Risk of postprandial insulin resistance: the liver/vagus rapport

Abstract

Ingestion of a meal is the greatest challenge faced by glucose homeostasis. The surge of nutrients has to be disposed quickly, as high concentrations in the bloodstream may have pathophysiological effects, and also properly, as misplaced reserves may induce problems in affected tissues. Thus, loss of the ability to adequately dispose of ingested nutrients can be expected to lead to glucose intolerance, and favor the development of pathologies. Achieving interplay of several organs is of upmost importance to maintain effectively postprandial glucose clearance, with the liver being responsible of orchestrating global glycemic control. This dogmatic role of the liver in postprandial insulin sensitivity is tightly associated with the vagus nerve. Herein, we uncover the behaviour of metabolic pathways determined by hepatic parasympathetic function status, in physiology and in pathophysiology.
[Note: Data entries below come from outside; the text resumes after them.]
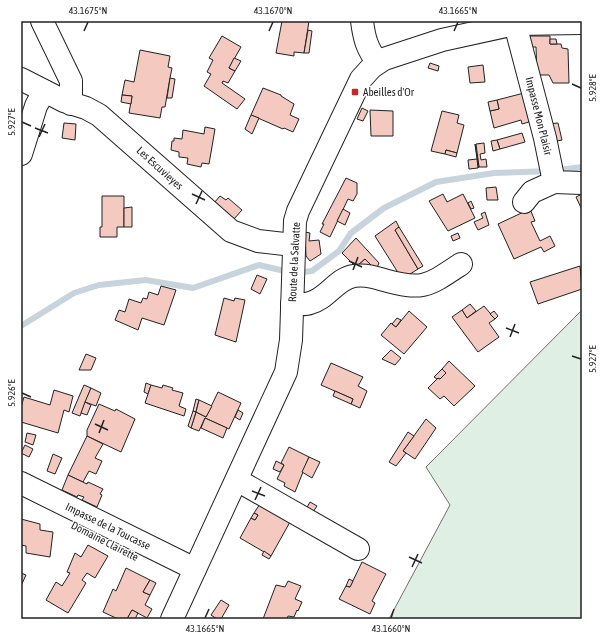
<svg xmlns="http://www.w3.org/2000/svg" width="603" height="640" viewBox="0 0 603 640" font-family="'Asap Condensed',sans-serif">
	<style>
		.green { fill: #e0efe3; stroke: #6f6f6f }
		.lines { fill: none; stroke-linecap: round; stroke-linejoin: round }
		.stream { stroke: #c7d3dd; stroke-width: 6 }
		.building { fill: #f3c9c0; stroke: #222 }
		.minor-casing { stroke: #222; stroke-width: 24 }
		.minor { stroke: #fff; stroke-width: 22 }
		.ticks { fill: none; stroke: #222; stroke-width: 1.5 }
		.poi-dot { fill: #c62828; stroke: #fff; stroke-width: 1.5 }
		.labels { text-anchor: middle; dominant-baseline: central; stroke-width: 3; stroke-linejoin: round; paint-order: stroke }
		.poi-label { font-size: 11px; fill: #222; stroke: #fff; text-anchor: start }
		.street-label { font-size: 11px; fill: #222; stroke: #fff }
		.neatline { fill: none; stroke: #222; stroke-width: 1.5 }
		.ticks-label { font-size: 10px; text-anchor: middle; fill: #222 }
	</style>
	<rect width="100%" height="100%" fill="#fff"/>
	<path class="green" d="M582,310V619H389L450,505L426,467Z"/>
	<g class="lines">
		<path class="stream" d="M21,326L74,293L99,285L146,280L193,288L259,265L293,273L312,271L339,251L351,233L384,208L436,182L494,173L552,171L582,167"/>
	</g>
	<g class="building">
		<path d="M282,21H309L304,53L294,52V56L276,53Z"/>
		<path d="M308,30L312,31L309,53H304Z"/>
		<path d="M222,36L241,47L229,68L235,71L228,83L223,81L222,83L245,99L237,109L204,86L211,74L207,72L213,60L209,58Z"/>
		<path d="M526,36H550V44H561L562,48L568,49L569,83H553L549,75H537L536,47H528Z"/>
		<path d="M550,39H556L557,44H550Z"/>
		<path d="M140,50L170,56L168,67L172,68L170,78L165,107H162L160,118L129,113L132,96L122,95L125,80L134,82Z"/>
		<path d="M234,58L241,61L235,71L229,68Z"/>
		<path d="M430,63L439,66L438,71L428,68Z"/>
		<path d="M483,65L485,82L470,83L468,67Z"/>
		<path d="M170,78L175,79L172,98H167Z"/>
		<path d="M263,88L281,95V96L294,104L290,115L299,119L293,132L284,128L283,129L251,115Z"/>
		<path d="M524,93L529,122L522,124L521,120L494,128L490,111L499,109L497,100Z"/>
		<path d="M122,95L132,96L131,104L121,102Z"/>
		<path d="M497,100L499,109L490,111L488,102Z"/>
		<path d="M362,108L368,111L363,121L357,119Z"/>
		<path d="M370,110L393,111V136H371Z"/>
		<path d="M442,111L459,115L457,123L464,125L457,153L446,150L445,154L431,151Z"/>
		<path d="M251,115L259,118L252,134L245,129Z"/>
		<path d="M64,123L76,124L75,140L62,138Z"/>
		<path d="M558,123L562,140L552,142L547,124Z"/>
		<path d="M205,127L215,129L209,164L202,163L201,167L187,164L188,158L179,157V152L171,150L172,141H174V138L182,139L183,130L204,134Z"/>
		<path d="M522,133L525,142L500,149L497,140Z"/>
		<path d="M497,140L500,149L493,151L491,141Z"/>
		<path d="M484,143L485,153L480,154L481,160L486,159L487,167H479L476,144Z"/>
		<path d="M475,144L479,167L478,168L477,159Z"/>
		<path d="M446,150L457,153L456,157L445,154Z"/>
		<path d="M477,159L478,168L469,169L468,160Z"/>
		<path d="M346,178L357,183V194L353,201L348,199L330,237L320,232L324,224H322Z"/>
		<path d="M496,187L498,200H487L486,188Z"/>
		<path d="M443,194L447,202L463,194L475,218L448,231L429,201Z"/>
		<path d="M582,194V210L576,197Z"/>
		<path d="M102,196H124V227H117V237H100V227H102Z"/>
		<path d="M220,196L226,200L228,198L242,210L234,219L214,203Z"/>
		<path d="M471,201L474,208L471,209L468,203Z"/>
		<path d="M132,207V227H124V208Z"/>
		<path d="M343,209L350,213L345,225L337,221Z"/>
		<path d="M530,209L535,221L531,222L540,241L550,236L555,246L544,252L541,247L514,259L498,224Z"/>
		<path d="M485,212L489,225L478,230L474,222L483,218L481,214Z"/>
		<path d="M396,221L399,227L395,230L418,269L402,279L375,236Z"/>
		<path d="M399,227L423,266L418,269L395,230Z"/>
		<path d="M305,232L310,233L309,241L319,240L321,254L310,261L306,256Z"/>
		<path d="M458,233L460,238L453,241L451,236Z"/>
		<path d="M356,238L379,263L376,270L365,259L356,267L342,253Z"/>
		<path d="M365,259L375,269L356,267Z"/>
		<path d="M580,266L582,289L538,304L530,282Z"/>
		<path d="M257,275L267,279L260,294L251,289Z"/>
		<path d="M161,286L176,290L164,325L142,318L138,330L115,320L119,310L125,312L129,299L141,303L143,298L147,299L149,292L158,295Z"/>
		<path d="M224,298L234,301L235,298L245,300L236,342L215,335Z"/>
		<path d="M470,304L476,311L467,318L462,310Z"/>
		<path d="M484,306L495,319L489,323L499,337L478,352L452,317L462,310L467,318Z"/>
		<path d="M409,311L427,327L404,354L381,335L391,323L396,327Z"/>
		<path d="M494,311L498,316L495,319L490,314Z"/>
		<path d="M397,318L401,320L396,327L392,324Z"/>
		<path d="M391,350L401,358L395,365L382,359Z"/>
		<path d="M86,354L96,358L91,370H79Z"/>
		<path d="M449,361L475,386L454,406L444,396L440,399L428,388L438,378L440,379L446,373L442,369Z"/>
		<path d="M331,363L363,377L358,386L367,391L360,408L351,404L353,399L321,385Z"/>
		<path d="M442,369L446,373L440,379L438,378L437,379L434,377Z"/>
		<path d="M146,383L151,385L148,394L144,392Z"/>
		<path d="M84,385L91,388L80,416L72,413Z"/>
		<path d="M151,385L162,388L163,385L173,388L172,390L183,393L179,406L186,409L184,416L145,403Z"/>
		<path d="M91,388L101,393L96,406L85,402Z"/>
		<path d="M54,390L73,396L69,412L64,410L58,433L21,422V407L24,397L50,405Z"/>
		<path d="M335,391L353,399L351,404L333,396Z"/>
		<path d="M218,392L241,403L229,429L205,418L199,431L191,428L196,412L206,417Z"/>
		<path d="M196,399L199,400L196,412L193,411Z"/>
		<path d="M199,400L212,406L206,417L196,412Z"/>
		<path d="M85,402L91,405L87,415L81,413Z"/>
		<path d="M99,404L115,411L116,409L135,419L121,452L87,436V430Z"/>
		<path d="M238,410L243,413L240,420L235,417Z"/>
		<path d="M193,411L196,412L191,428L188,426Z"/>
		<path d="M205,418L227,428L223,438L201,428Z"/>
		<path d="M426,419L436,428L415,459L403,451Z"/>
		<path d="M408,432L414,436L403,451L406,453L396,466L389,462Z"/>
		<path d="M27,433L36,435L33,445L25,442Z"/>
		<path d="M87,436L103,444L95,458L102,461L96,474L89,471L83,482L68,475Z"/>
		<path d="M25,445L33,449L29,457L21,453Z"/>
		<path d="M289,447L309,457L295,492L284,486L285,483L277,479L284,465L281,463Z"/>
		<path d="M53,454L62,458L55,474L47,471Z"/>
		<path d="M309,457L320,462L312,478L302,472Z"/>
		<path d="M276,461L284,465L280,472L273,469Z"/>
		<path d="M68,475L87,484L88,482L103,489L100,494L102,495L97,507L82,500L84,497L78,495L77,497L62,490Z"/>
		<path d="M310,502L317,506L311,515L305,511Z"/>
		<path d="M260,504L290,522L271,556L240,538L251,518L255,520L258,515L254,513Z"/>
		<path d="M254,513L258,515L255,520L251,518Z"/>
		<path d="M21,519L40,524V530L53,532L50,557L26,553V546L21,545Z"/>
		<path d="M88,545L108,556L95,578L87,573L82,580L86,583L68,613L46,600L56,582L62,586L70,573L67,572L75,553L81,557Z"/>
		<path d="M264,551L271,556L269,559L262,555Z"/>
		<path d="M362,562L386,574L372,601L375,603L370,614L339,599L346,586L350,587Z"/>
		<path d="M126,568L150,580L143,592L150,595L145,605L152,609L147,618L132,610L127,619H118L103,612L113,589L116,591Z"/>
		<path d="M21,573L26,575L21,586Z"/>
		<path d="M349,579L353,581L350,587L346,586Z"/>
		<path d="M150,580L156,583L150,595L143,592Z"/>
		<path d="M288,581L301,586L295,599L302,602L298,611L297,610L294,617L288,616L287,619H263L276,585L285,587Z"/>
		<path d="M221,600L229,605L221,619H217L211,615Z"/>
		<path d="M132,610L138,613L135,619H127Z"/>
	</g>
	<g class="lines">
		<defs>
			<g id="minor">
				<path d="M42,21L71,81V104"/>
				<path d="M362,21C364,37 367,50 378,62"/>
				<path d="M515,24L545,138L554,182L582,183"/>
				<path d="M21,79L64,101L86,108L99,115L231,231L258,241L293,245"/>
				<path d="M21,154L36,106L44,91"/>
				<path d="M524,202L532,192L554,182"/>
				<path d="M292,304C298,304 305,305 310,303C327,299 337,278 354,276C364,274 375,277 384,280C423,291 428,286 461,264"/>
				<path d="M237,480L358,549"/>
				<path d="M21,483L195,569"/>
				<path d="M172,619L286,372L291,340L295,221L298,211L361,79L372,67L384,59L442,40L515,24L582,23"/>
			</g>
		</defs>
		<use href="#minor" class="minor-casing"/>
		<use href="#minor" class="minor"/>
	</g>
	<path class="ticks" d="M84,31L88,22M269,31L273,22M454,31L458,22M572,84L581,88M22,122L31,126M35,128L48,133M39,137L45,124M192,194L205,200M196,204L202,191M349,261L362,267M353,270L358,257M506,328L519,333M510,337L515,324M572,356L581,359M22,393L31,397M95,424L108,430M99,433L104,420M252,491L265,496M255,500L261,487M409,557L422,563M412,567L418,554M205,618L209,609M391,618L394,609"/>
	<rect class="poi-dot" x="351" y="88" width="8" height="8" rx="2"/>
	<g class="labels">
		<g class="poi-label">
			<text x="363" y="92">Abeilles d'Or</text>
		</g>
		<g class="street-label">
			<text transform="translate(539 116) rotate(76)">Impasse Mon Plaisir</text>
			<text transform="translate(160 168) rotate(42)">Les Escuvieyes</text>
			<text transform="translate(294 262) rotate(-87)">Route de la Salvatte</text>
			<text transform="translate(108 526) rotate(26)">Impasse de la Toucasse</text>
			<text transform="translate(105 541) rotate(27)">Domaine Clairette</text>
		</g>
	</g>
	<rect width="603" height="640" fill="none" stroke="#ffffff" stroke-width="44"/>
	<rect x="22" y="22" width="559" height="596" class="neatline"/>
	<g class="ticks-label">
		<text x="88" y="14">43.1675°N</text>
		<text x="273" y="14">43.1670°N</text>
		<text x="458" y="14">43.1665°N</text>
		<text transform="translate(592 88) rotate(-90)" y="4">5.928°E</text>
		<text transform="translate(11 122) rotate(-90)" y="4">5.927°E</text>
		<text transform="translate(592 359) rotate(-90)" y="4">5.927°E</text>
		<text transform="translate(11 393) rotate(-90)" y="4">5.926°E</text>
		<text x="205" y="632">43.1665°N</text>
		<text x="391" y="632">43.1660°N</text>
	</g>
</svg>
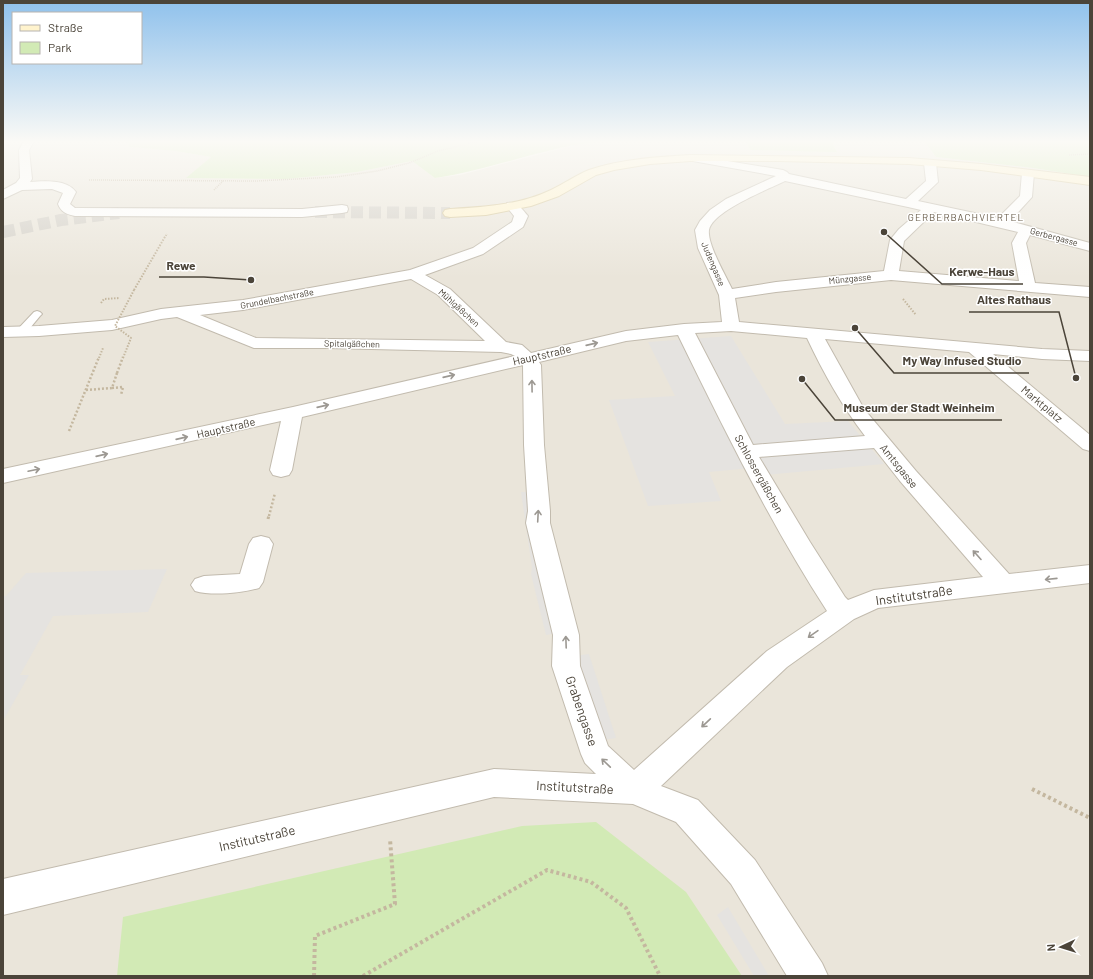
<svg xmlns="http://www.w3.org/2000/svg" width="1093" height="979" font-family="Barlow,sans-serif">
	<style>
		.residential { fill: #eae5da }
		.green { fill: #d2eab5 }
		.parking { fill: #e5e3e0 }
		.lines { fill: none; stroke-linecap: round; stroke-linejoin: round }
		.secondary-tunnel { stroke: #d4d0c8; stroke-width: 12; stroke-dasharray: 12 6; stroke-linecap: butt }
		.lane-casing { stroke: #c2bbae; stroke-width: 2 }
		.street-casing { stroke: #c2bbae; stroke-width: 2 }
		.secondary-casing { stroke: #d6c79b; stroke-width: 2 }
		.path-far4 { stroke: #c4b79f; stroke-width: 1.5; stroke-dasharray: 1 1; stroke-linecap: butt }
		.path-far3 { stroke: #c4b79f; stroke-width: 2; stroke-dasharray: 1.5 1.5; stroke-linecap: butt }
		.path-far2 { stroke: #c4b79f; stroke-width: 2.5; stroke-dasharray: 2 2; stroke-linecap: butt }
		.path-far1 { stroke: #c4b79f; stroke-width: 3; stroke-dasharray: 2.5 2.5; stroke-linecap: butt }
		.path { stroke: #c4b79f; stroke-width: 4; stroke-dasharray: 3 3; stroke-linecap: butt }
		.lane { fill: #fff; fill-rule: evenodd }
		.street { fill: #fff; fill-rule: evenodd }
		.secondary { fill: #fff3cd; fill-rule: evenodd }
		.path-bridge-far1 { stroke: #c4b79f; stroke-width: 2; stroke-dasharray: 1.5 1.5; stroke-linecap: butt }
		.path-bridge { stroke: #c4b79f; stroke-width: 2.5; stroke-dasharray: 2 2; stroke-linecap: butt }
		.oneway { stroke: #9c9892 }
		.labels { text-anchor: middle; stroke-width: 3; stroke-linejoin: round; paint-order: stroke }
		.far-street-label { font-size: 9px; fill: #4b4439; stroke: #fff }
		.far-neighbourhood-label { font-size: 10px; letter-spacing: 1px; fill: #6e6250; stroke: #fff }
		.street-label { font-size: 11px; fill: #4b4439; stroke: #fff }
		.near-street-label { font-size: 13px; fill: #4b4439; stroke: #fff }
		.leader { fill: none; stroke: #4b4439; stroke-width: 1.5 }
		.callout-dot { fill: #4b4439; stroke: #fff; stroke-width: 1.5 }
		.callout-label { font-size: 12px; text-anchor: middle; font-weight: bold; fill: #4b4439; stroke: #fff; stroke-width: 3; stroke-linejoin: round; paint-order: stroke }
	</style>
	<rect width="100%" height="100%" fill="#f6f3ec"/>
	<!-- residential -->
	<path class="residential" d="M3,141H128L129,147L176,151L211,157L187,178L286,179L357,172L412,161L435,178L460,175L583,143L606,141H746L750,150L837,151L832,141H924L936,157L1033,168L1090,177V976H3Z"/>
	<!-- green -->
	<g class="green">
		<path d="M128,141H606C549,145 492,170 435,178L412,161L357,172L286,179L186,178L211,157L176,151L129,147Z"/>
		<path d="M746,141H832L837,152L750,150Z"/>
		<path d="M924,141H1090V177L1033,168L936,157Z"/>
		<path d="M596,822L686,892L742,976H117L123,917L522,826Z"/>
	</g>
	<!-- parking -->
	<g class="parking">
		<path d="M731,336L785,424L848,421L884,464L765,475L761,467L709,472L721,501L648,506L609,400L675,396L648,342Z"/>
		<path d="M521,492H530L557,633L546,635L531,574L532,568Z"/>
		<path d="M167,569L148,612L53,616L20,675H29L3,721V596H6L26,573Z"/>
		<path d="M589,654L616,738L603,740L574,656Z"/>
		<path d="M728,907L769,976H754L717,915Z"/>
	</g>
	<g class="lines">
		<!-- secondary-tunnel -->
		<g class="secondary-tunnel">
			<path d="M315,212L450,213"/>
			<path d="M3,232L61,220L119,213"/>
		</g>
		<!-- lane casing -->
		<g class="lane-casing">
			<path id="lane" d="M37,311L40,312L42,314L40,316L25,334H17L16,332L17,330L34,312Z"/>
		</g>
		<!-- street casing -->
		<g class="street-casing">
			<g id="street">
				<path d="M24,141H34L29,150L32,179L30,182C43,181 67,179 76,192L70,204L75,208L302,209L342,205L347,206L348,209L347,212L342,213L302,217L75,216C66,214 61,212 58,204L63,193L52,189L22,190L3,199V190L16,183L20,178L19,150Z"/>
				<path d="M691,155L783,170L787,172L789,174L906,199L926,181L924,163L926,161H934L936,163L938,182L918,201L998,218L1020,196L1022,173L1024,171H1032L1034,173L1032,197L1010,221L1090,243V251L1030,235L1026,243L1035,283L1090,287V297L891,280L776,292L735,298L739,322L1042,349L1090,351V361L1042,359L993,354L1090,435V451L1083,449L969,352L825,339L864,409L916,471L1009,574L1090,565V583L878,608L854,619L787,667L661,786L698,800L755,860L822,963L828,976H787L731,884L676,822L633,804L494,797L3,915V879L494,769L596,774L585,763L581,754L552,666L553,635L526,523L528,511L524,445L523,365L302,417L292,470L289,475L281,477L273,475L270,470L281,421L3,483V469L293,407L515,356L511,354L501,352L328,348H254L177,317L161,319L112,330L39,336L3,337V327L39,326L112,320L161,309L243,300L410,270L473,248L512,222L514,216L506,206L507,203C517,201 522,209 528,216L523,227L483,254L425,275L450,289L506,342L522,345L531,353L626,331L684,324L722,322L719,295L698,248L695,230L700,221L710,210L726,199L776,176L687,160L685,158ZM785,181L908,207L921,210L899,229L890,240L884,271L776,282L732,289C726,276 707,244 709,230C712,211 769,189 785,181ZM934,212L1018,232L1012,243L1019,281L899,271L904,241ZM411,279L438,295L485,341L256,338L200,315L243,310ZM731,331L807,338C823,372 842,406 865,436L753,445L695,333ZM678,335C724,429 770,523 827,611L767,651L634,770L608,746L580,666L579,635L550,523V511L544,445L541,365L539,362L626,341ZM874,448L900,481L983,577L874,590L848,600L845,597L810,542L759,457Z"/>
				<path d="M261,536L269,538L273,544L263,582L259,588C242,593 212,596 195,591L191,585L195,579L204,576L240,574L249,544L253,538Z"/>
			</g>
		</g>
		<!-- secondary casing -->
		<g class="secondary-casing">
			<path id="secondary" d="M691,155L909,158L981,164L1090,177V185L981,170L909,164L778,161H691L650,164L614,170L596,175L559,196L531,206L486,215L450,217L445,216L443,213L445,210L450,209C484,207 520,205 551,190C564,184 576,175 589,170C621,159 657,157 691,155Z"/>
		</g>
		<!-- path-far4 -->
		<g class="path-far4">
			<path d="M1069,155L1090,154"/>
			<path d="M89,180L256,181L336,177L377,171L409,163L438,151L480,141"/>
			<path d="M214,190L223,181"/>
			<path d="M166,236L167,234"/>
		</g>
		<!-- path-far3 -->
		<g class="path-far3">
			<path d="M134,290L166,235"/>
			<path d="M903,299L916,315"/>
			<path d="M101,303L104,299L120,298"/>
			<path d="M99,358L103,348"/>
		</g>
		<!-- path-far2 -->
		<g class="path-far2">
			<path d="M112,388L123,387L121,395"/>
			<path d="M86,390L112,388L117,373"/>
			<path d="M69,431L99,357"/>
			<path d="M269,516L275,493"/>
		</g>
		<!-- path-far1 -->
		<path class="path-far1" d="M268,519L269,515"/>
		<!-- path -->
		<g class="path">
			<path d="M1032,789L1090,818"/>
			<path d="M314,976L315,936L395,904L390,839"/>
			<path d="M363,976L547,870L591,882L626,908L660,976"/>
		</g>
		<!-- lane -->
		<use href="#lane" class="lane"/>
		<!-- street -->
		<use href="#street" class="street"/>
		<!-- secondary -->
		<use href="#secondary" class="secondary"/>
		<!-- path-bridge-far1 -->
		<path class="path-bridge-far1" d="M123,358L131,338L115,326L134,290"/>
		<!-- path-bridge -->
		<path class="path-bridge" d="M117,373L123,357"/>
	</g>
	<!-- one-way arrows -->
	<defs><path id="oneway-shaft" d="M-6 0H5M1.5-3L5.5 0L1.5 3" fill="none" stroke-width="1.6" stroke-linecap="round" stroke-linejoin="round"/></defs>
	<g class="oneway">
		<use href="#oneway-shaft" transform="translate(592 344) rotate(-13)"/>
		<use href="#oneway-shaft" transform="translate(449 376) rotate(-13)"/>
		<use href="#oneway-shaft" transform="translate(532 386) rotate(-91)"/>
		<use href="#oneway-shaft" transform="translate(323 406) rotate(-13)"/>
		<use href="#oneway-shaft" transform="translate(182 438) rotate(-13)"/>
		<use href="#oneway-shaft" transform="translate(102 455) rotate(-13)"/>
		<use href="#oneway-shaft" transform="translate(34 470) rotate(-12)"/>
		<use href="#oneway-shaft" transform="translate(538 516) rotate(-87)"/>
		<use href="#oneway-shaft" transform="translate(977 555) rotate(-132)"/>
		<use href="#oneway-shaft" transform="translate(1051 579) rotate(174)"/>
		<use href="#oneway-shaft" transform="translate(813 634) rotate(145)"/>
		<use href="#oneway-shaft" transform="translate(566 642) rotate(-92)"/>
		<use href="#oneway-shaft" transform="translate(706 723) rotate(137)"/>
		<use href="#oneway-shaft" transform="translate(606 763) rotate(-136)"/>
	</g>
	<!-- sky -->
	<linearGradient id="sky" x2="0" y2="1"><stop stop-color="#8fc1ec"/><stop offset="0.51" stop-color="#fbfaf6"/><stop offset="1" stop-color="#fbfaf6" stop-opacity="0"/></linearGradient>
	<rect width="1093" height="278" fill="url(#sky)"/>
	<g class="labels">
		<!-- far-street labels -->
		<g class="far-street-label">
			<text transform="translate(1054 237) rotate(15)" y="3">Gerbergasse</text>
			<text transform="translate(713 264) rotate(67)" y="3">Judengasse</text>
			<text transform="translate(850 279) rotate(-6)" y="3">Münzgasse</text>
			<text transform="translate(277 299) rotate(-11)" y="3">Grundelbachstraße</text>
			<text transform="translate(459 308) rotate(42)" y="3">Mühlgäßchen</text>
			<text transform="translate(352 344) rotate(1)" y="3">Spitalgäßchen</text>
		</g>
		<!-- far-neighbourhood labels -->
		<g class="far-neighbourhood-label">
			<text x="966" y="221">GERBERBACHVIERTEL</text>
		</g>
		<!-- street labels -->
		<g class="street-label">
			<text transform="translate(542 355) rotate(-13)" y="4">Hauptstraße</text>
			<text transform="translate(1042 404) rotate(40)" y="4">Marktplatz</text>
			<text transform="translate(226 428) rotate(-13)" y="4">Hauptstraße</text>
			<text transform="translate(899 466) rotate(51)" y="4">Amtsgasse</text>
			<text transform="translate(759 474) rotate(61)" y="4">Schlossergäßchen</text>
		</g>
		<!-- near-street labels -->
		<g class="near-street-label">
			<text transform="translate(914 595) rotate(-8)" y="5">Institutstraße</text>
			<text transform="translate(582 711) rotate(71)" y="5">Grabengasse</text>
			<text transform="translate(575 787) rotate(3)" y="5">Institutstraße</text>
			<text transform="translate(257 838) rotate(-13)" y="5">Institutstraße</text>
		</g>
	</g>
	<!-- callouts -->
	<path class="leader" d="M251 280L204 277H159M884 232L942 284H1023M1076 378L1059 312H969M855 328L894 373H1029M802 379L835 420H1002"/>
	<g class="callout-dot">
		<circle cx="251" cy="280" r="4"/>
		<circle cx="884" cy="232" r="4"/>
		<circle cx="1076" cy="378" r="4"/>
		<circle cx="855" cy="328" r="4"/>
		<circle cx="802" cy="379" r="4"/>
	</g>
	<g class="callout-label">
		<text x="181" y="270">Rewe</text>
		<text x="982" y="276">Kerwe-Haus</text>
		<text x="1014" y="304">Altes Rathaus</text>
		<text x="962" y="365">My Way Infused Studio</text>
		<text x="919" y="412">Museum der Stadt Weinheim</text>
	</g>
	<!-- border -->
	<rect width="1093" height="979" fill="none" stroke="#4b4439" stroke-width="8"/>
	<!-- legend -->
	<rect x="12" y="12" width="130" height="52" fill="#ffffff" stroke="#b7b4b0"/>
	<rect x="20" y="25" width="20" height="6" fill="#fff3cd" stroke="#b7b4b0"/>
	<text x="48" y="32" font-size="12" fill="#4b4439">Straße</text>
	<rect x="20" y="42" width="20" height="12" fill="#d2eab5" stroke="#b7b4b0"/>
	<text x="48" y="52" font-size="12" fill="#4b4439">Park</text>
	<!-- north arrow -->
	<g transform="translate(1061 947) rotate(266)" stroke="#ffffff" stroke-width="3" paint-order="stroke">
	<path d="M0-3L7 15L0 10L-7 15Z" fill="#4b4439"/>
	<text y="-6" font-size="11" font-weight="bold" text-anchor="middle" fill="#4b4439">N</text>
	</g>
</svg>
Likewise, the inquiry expands to address the impact of a modern lifestyle, especially one's feeding habits, on the hepatic parasympathetic nerve control of glucose metabolism.

Figure 1

The postprandial livercentric hypothesis interplays the relationship of organs and how the liver acts as a maestro for the regulation of plasma glucose levels and of insulin sensitivity. The gut responds to a meal by realizing hormones and by activating the vagus to the hypothalamus. Thereafter, efferent vagus nerve signalling can be triggered by sensing metabolic alterations in the brainstem and the hypothalamus regulating hepatic glucose production glycogen synthesis as well as pancreatic endocrine function (insulin). The liver is subsequently responsible for insulin clearance, regulating the levels of the hormone that reaches the periphery. Vagal activation to the liver in the postprandial state allows hormonal communications from the liver to skeletal muscle, heart, and kidney to increment glucose clearance by these organs.

Figure 2

This figure depicts the postprandial percentage of glucose clearance in whole-body tissue distribution. (A) The total amount of glucose cleared by tissues after a meal in control animals and after hepatic parasympathetic denervation. In control-animal skeletal muscle glucose clearance, adipose tissue and liver accounts for 69% and 7%, respectively. The parasympathetic hepatic denervation major effect was on skeletal muscle, decreasing glucose clearance to 38%. Other tissues, almost certainly the brain, account for 16% of postprandial glucose clearance and remained unchanged after hepatic parasympathetic denervation. (B) Hepatic parasympathetic nerves affect postprandial glucose disposal at kidney, heart, and skeletal muscle, accounting for 67%, 35%, and 45% of glucose clearance, respectively.

Figure 3

Proposed mechanism for the increment of insulin-dependent glucose disposal following a mixed meal. Intestinal absorption of glucose and amino acids, following ingestion of a mixed meal containing carbohydrates and proteins, leads to pancreatic insulin secretion, which acts in peripheral tissues—skeletal muscle—to promote glucose uptake. Additionally, absorbed glucose and amino acids also induce the release of serotonin (5-HT) from enterochromaffin cells, which activates parasympathetic afferent terminals and triggers a centrally-mediated parasympathetic reflex that results in nitric oxide (NO) production in hepatocytes. Finally, this efferent hepatic parasympathetic-dependent NO, along with increased hepatic glutathione (GSH) synthesis resulting from amino-acid absorption, potentiate insulin action in peripheral tissues, resulting in higher glucose uptake and concomitant reduction of postprandial glucose excursion. GI, gastrointestinal; 5-HT, serotonin; CNS, central nervous system; Cys, cysteine.